Demands for ag program to be reinstated

Queensland agricultural program axing sparks outrage

LNP Leader Deb Frecklington called for the program to be reinstated during a visit to Townsville today. Photo: Jessica Johnston.

LNP Leader Deb Frecklington called for the program to be reinstated during a visit to Townsville today. Photo: Jessica Johnston.


RURAL families and educators are outraged at the axing of the popular agricultural education program in Queensland.


THE decision to axe funding for a popular children’s agricultural education program in Queensland has been slammed by the State Opposition.

The North Queensland Register and Queensland Country Life yesterday revealed the State Government would not provide funding for the School to Industry Partnership Program beyond the end of the school year.

The program, which is facilitated by AgForce was first introduced in Queensland in 2004 and attracted $181,000 in State funding annually.

The State Government yesterday admitted funding had not been allocated beyond December, 2018 and the program was under review.

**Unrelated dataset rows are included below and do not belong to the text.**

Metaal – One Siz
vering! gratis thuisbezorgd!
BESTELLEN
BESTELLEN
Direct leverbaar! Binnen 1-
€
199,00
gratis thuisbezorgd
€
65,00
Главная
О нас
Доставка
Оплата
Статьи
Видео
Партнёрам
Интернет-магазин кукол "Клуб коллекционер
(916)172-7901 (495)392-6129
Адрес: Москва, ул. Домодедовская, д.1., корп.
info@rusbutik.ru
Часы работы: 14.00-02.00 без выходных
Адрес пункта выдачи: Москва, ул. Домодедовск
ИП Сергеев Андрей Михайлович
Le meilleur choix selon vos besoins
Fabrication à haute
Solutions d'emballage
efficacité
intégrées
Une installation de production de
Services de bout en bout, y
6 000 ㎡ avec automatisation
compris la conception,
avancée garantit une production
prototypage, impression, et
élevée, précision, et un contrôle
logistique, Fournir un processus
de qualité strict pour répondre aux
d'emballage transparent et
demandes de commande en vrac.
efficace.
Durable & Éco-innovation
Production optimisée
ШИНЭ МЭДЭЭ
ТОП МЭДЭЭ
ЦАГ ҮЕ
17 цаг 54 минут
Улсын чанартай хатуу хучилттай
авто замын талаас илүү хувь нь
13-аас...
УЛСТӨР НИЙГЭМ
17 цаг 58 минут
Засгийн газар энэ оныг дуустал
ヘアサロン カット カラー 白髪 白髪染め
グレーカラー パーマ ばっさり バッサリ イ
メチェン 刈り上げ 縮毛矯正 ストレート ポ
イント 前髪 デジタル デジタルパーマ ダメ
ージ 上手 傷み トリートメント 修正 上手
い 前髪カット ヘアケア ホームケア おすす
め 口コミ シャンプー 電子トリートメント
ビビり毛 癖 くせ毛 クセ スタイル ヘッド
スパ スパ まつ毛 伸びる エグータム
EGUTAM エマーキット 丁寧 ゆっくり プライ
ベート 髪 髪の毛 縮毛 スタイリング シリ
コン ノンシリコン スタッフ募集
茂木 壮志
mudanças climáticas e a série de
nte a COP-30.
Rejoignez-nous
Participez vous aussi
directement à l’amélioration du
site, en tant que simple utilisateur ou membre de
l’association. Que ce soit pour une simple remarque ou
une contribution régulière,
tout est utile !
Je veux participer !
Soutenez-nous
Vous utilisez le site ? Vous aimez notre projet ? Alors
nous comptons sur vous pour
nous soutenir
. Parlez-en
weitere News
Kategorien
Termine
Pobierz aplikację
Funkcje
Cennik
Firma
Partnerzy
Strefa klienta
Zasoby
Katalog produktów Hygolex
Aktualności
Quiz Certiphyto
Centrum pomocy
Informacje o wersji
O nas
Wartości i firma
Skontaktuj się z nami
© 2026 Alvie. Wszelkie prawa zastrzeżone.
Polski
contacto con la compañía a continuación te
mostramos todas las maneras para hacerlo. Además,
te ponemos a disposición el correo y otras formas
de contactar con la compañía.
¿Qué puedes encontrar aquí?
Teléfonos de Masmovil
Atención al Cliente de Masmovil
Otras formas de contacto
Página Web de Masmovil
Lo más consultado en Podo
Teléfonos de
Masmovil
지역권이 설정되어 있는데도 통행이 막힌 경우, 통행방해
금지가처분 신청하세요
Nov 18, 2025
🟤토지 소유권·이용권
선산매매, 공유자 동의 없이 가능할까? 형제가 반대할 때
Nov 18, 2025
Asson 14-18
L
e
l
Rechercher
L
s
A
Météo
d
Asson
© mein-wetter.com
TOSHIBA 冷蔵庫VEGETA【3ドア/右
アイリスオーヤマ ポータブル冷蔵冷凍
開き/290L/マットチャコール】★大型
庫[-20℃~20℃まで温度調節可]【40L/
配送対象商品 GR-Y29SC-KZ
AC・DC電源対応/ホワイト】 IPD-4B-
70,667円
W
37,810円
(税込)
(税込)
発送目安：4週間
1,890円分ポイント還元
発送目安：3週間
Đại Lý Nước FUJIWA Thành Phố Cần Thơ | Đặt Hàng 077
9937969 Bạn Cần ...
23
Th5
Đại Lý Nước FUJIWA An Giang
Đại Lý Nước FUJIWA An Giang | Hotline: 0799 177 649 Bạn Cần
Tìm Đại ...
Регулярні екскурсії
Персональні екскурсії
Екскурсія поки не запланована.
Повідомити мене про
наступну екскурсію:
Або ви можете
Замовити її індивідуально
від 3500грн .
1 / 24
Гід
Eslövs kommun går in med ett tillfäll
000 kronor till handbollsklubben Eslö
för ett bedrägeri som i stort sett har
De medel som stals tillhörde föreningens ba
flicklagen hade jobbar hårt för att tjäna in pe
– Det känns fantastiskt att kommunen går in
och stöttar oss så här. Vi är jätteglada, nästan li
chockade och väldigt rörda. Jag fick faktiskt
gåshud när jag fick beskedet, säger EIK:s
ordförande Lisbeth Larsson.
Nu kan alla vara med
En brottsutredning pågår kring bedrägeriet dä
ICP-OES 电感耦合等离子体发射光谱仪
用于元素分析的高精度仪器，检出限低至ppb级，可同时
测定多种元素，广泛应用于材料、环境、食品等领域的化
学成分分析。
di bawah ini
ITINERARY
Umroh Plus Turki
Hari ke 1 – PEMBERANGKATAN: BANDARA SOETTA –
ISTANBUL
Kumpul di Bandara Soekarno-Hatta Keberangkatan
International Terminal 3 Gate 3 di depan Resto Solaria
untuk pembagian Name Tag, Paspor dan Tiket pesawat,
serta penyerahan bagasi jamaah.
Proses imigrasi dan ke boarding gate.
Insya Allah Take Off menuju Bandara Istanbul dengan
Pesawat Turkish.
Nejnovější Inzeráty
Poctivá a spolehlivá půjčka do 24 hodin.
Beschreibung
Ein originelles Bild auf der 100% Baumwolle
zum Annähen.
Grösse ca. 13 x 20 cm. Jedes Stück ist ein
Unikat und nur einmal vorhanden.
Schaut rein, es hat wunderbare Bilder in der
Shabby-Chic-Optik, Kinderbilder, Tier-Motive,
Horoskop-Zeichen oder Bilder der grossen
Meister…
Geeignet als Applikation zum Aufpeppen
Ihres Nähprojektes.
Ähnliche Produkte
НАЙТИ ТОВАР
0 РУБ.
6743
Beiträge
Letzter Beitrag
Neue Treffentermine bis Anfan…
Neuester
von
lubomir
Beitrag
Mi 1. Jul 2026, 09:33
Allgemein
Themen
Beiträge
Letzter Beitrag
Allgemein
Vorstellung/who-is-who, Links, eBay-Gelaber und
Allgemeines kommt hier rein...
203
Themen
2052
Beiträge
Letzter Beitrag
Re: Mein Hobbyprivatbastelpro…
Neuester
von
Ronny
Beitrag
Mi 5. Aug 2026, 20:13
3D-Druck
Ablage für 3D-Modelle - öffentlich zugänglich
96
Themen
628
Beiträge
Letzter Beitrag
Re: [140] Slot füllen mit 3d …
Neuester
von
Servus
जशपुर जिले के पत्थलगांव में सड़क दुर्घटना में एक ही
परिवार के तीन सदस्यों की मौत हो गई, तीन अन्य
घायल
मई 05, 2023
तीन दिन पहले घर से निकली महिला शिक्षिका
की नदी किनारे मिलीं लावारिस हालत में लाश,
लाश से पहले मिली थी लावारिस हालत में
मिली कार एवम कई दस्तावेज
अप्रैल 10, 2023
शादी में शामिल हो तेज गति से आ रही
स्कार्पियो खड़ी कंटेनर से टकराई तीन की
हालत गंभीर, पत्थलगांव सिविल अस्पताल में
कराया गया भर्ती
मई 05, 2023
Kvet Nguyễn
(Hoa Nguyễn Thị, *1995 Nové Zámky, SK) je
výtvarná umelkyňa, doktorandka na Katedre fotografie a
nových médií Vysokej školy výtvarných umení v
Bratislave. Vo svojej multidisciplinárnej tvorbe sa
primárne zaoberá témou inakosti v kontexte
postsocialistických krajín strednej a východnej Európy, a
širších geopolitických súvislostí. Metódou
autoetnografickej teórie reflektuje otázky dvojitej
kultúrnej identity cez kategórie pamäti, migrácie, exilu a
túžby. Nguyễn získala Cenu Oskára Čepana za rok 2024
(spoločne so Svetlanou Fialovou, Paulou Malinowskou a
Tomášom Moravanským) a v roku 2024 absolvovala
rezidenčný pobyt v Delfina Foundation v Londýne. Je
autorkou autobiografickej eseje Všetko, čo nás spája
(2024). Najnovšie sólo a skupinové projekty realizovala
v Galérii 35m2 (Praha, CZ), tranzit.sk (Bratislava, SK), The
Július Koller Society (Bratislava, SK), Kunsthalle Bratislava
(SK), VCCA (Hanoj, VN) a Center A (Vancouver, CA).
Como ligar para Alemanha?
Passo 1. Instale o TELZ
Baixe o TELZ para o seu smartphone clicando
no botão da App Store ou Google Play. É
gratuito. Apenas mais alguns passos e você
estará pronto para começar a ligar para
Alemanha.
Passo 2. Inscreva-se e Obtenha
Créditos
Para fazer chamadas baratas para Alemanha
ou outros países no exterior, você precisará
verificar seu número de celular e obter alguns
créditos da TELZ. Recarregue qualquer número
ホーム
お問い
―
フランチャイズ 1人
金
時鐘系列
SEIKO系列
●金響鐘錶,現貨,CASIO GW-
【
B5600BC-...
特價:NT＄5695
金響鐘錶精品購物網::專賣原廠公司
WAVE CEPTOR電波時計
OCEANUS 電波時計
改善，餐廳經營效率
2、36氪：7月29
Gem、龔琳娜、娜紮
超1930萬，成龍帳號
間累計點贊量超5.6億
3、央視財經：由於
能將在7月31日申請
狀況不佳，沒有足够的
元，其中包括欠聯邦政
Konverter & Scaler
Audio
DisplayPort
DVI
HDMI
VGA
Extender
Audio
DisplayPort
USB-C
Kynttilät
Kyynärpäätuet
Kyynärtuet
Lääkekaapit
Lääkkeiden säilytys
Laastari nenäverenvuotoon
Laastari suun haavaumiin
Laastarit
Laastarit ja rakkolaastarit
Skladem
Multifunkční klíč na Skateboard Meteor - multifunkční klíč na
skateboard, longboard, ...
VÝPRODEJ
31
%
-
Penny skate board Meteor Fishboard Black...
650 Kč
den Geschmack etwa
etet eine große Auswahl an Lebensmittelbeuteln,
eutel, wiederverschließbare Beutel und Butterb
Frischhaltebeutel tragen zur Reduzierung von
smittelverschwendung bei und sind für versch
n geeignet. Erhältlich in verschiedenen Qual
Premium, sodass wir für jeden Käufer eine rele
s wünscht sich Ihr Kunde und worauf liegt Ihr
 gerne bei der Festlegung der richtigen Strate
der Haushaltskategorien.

LNP Leader Deb Frecklington today slammed the move and said it showed that Premier Annastacia Palaszczuk was out of touch with the bush.

She demanded that the funding be reinstated as a matter of priority.

“Annastacia Palaszczuk’s decision to cut funding for ag education shows just how out of touch her government is,” Ms Frecklington said.

“When is she going to stop attacking agriculture and our farmers? 

“Education around ag is an important stepping stone for encouraging people to buy our produce.

“I call on Labor to reinstate this important education funding for the bush.”

Educators have also stepped into the fray, with Dalby State High School teacher Janine Milne making an impassioned plea on social media for other teachers to lobby against the change.

“This is absolutely outrageous - a program and coordinators who put their heart and soul into engaging the next generation of young people into an industry of technology-driven sustainability,” she wrote of the funding cut. 

“The number of school projects that I can name that have been assisted by this program is long and numerous over many years.

“A call to action of the highest importance, please make as much noise as we possibly can.

“AgForce SIP program is such a valuable resource for teachers and students.

“My fellow Aggies we must unite and show how truly valuable this program is to our schools, agricultural education and more broadly the agricultural industry as a whole.”

The program reached over 10,000 primary and secondary school students each year and aimed to give students a taste of agricultural industries, to provide an understanding of where their food came from and about life on the land.

AgForce School to Industry Liaison Officer Tanya Nagle yesterday said ultimately, the kids would be the ones missing out.

“It’s very disappointing for me, but also for the teachers and the school students as they’re the ones missing out,” Ms Nagle said.

“The schools schedule is packed as it is and they don’t have the time to get in touch with industry groups to organise events, there will be no-one to fill that space.

“We’re the conduit between industry and schools and liaise with both to get the best outcomes.”

A highlight of the program was the popular Moo Baa Munch series, which aimed to increase awareness among students, about where their food and fibre comes from, and why farming is important in their community.

It was run across the state from Malanda in the Far North to Toowoomba, where the final event will be held in October.

AgForce CEO Michael Guerin described the government’s decision to cut funding as ‘short-sighted’ saying Queensland children would become even more disconnected from where their food comes from.